▸ **Source text**:
Roles I've Grown Into
The title never quite fit. That's how I knew I was doing it right.
It started at a vocational school in Fitchburg where I thought I wanted to do drafting. Then I sat down at a computer, started up Illustrator for the first time and drew a tree with the pen tool and my teacher came over and said you'd like being a graphic designer.
Turns out he was right.
I graduated 5th in my class, won SkillsUSA twice. 7th in the nation for technical graphic design, then 5th in the nation for pin design the following year.
After Monty Tech I went to Salem State, which technically had an art program but I felt like an amature magician to all the other students who thought drawing was a cool party trick. I left and went to Mount Wachusett Community College instead, where the art program was genuinely great. I got better as an artist through fine art, sculpture, and graphic design. Drew figure models with a stick of charcoal taped to a long stick. Made a four foot beaded glass jellyfish and a plaster conch shell that accidently stood up. From there I applied to the New Hampshire Institute of Art, majored in graphic design, and that's where it all clicked. The intersection of design and art, communicating through graphics and text, a little detour through photography, pottery, and oil painting that rounded out how I understood the way artists actually work.
My first real design internship was at Dyn DNS in New Hampshire. The Google of the state, basically. Office dogs, a slide, a secret whiskey room. I was there to design their year end company yearbook. I finished fast so they kept handing me more work. I would have been hired on if the marketing department hadn't been laid off before I finished my hours. First lesson in how fast things can change and how you just keep moving anyway.

▸ **Given instruction**: Resume the career essay above after its last sentence and carry it forward in the same voice.

Stored records:
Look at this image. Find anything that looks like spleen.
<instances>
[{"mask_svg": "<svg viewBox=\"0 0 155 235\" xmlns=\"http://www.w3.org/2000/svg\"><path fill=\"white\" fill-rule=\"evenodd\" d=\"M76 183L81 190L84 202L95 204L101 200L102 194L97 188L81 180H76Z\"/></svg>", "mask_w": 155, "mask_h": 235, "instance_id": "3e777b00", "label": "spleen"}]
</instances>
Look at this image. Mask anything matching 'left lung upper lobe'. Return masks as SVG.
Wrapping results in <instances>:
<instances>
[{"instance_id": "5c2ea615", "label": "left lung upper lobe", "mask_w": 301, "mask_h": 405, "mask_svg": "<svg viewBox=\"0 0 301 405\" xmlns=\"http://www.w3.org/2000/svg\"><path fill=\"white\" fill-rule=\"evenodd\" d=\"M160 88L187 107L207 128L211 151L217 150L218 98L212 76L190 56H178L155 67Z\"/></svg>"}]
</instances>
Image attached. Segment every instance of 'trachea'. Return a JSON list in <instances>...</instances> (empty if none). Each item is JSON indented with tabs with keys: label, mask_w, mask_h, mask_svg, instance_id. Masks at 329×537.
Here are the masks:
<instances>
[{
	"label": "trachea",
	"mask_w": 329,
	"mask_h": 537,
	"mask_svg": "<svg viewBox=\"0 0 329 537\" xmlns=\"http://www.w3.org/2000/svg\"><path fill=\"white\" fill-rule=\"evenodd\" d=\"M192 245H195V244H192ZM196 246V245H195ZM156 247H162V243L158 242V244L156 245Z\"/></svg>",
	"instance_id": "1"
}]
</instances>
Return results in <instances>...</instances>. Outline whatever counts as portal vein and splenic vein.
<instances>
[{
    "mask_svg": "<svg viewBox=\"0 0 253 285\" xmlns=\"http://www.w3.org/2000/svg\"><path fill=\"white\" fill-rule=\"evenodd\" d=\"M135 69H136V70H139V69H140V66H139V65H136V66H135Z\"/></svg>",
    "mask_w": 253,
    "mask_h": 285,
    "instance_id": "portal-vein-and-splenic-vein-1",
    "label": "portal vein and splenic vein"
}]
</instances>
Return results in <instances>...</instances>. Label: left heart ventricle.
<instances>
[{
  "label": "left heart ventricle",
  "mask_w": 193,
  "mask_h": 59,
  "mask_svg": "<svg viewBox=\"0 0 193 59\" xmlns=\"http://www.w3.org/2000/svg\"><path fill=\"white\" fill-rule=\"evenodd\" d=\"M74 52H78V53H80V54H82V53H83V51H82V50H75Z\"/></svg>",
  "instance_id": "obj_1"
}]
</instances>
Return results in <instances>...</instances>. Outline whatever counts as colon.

▸ **Solved exercise**:
Ty-Flot
The Title: Graphic Designer
The Reality: Creative department of one
During my last year of school I started working at Ty-Flot, a safety equipment company focused on nuclear power plants. The brand needed work so I redid it. Shot photography using my friends as models, cut video, traveled to nuclear plants across the country during maintenance shutdowns in something closer to a sales role than a design one. That part surprised me. Turns out I wasn't just good at visual communication. I was good at the talking-to-people kind, too.
They sold the business not long after I left. I'd like to think we made it look worth buying.
Laddawn
The Title: Graphic Designer
The Reality: “I can probably figure that out”
I started as a temp. They hired me full time. And then it became one of the most creatively alive jobs I've ever had.
Laddawn was a packaging manufacturer that refused to take itself seriously in a commodity business, and that was the whole strategy. I designed a full product catalog every two months, made self referential ads that stood out because they were genuinely weird and funny, cast actors to play characters like Mother Nature and Big Yellow Chicken, built props out of cardboard, scouted locations, wrote production schedules, and coordinated entire video shoots. I ran social media and direct mail campaigns. One Christmas I made 72 gingerbread cookies decorated as every customer facing employee and sent them as a card to our customers.
The title said graphic designer. The job was concepting, directing, producing, and executing everything a customer would ever see.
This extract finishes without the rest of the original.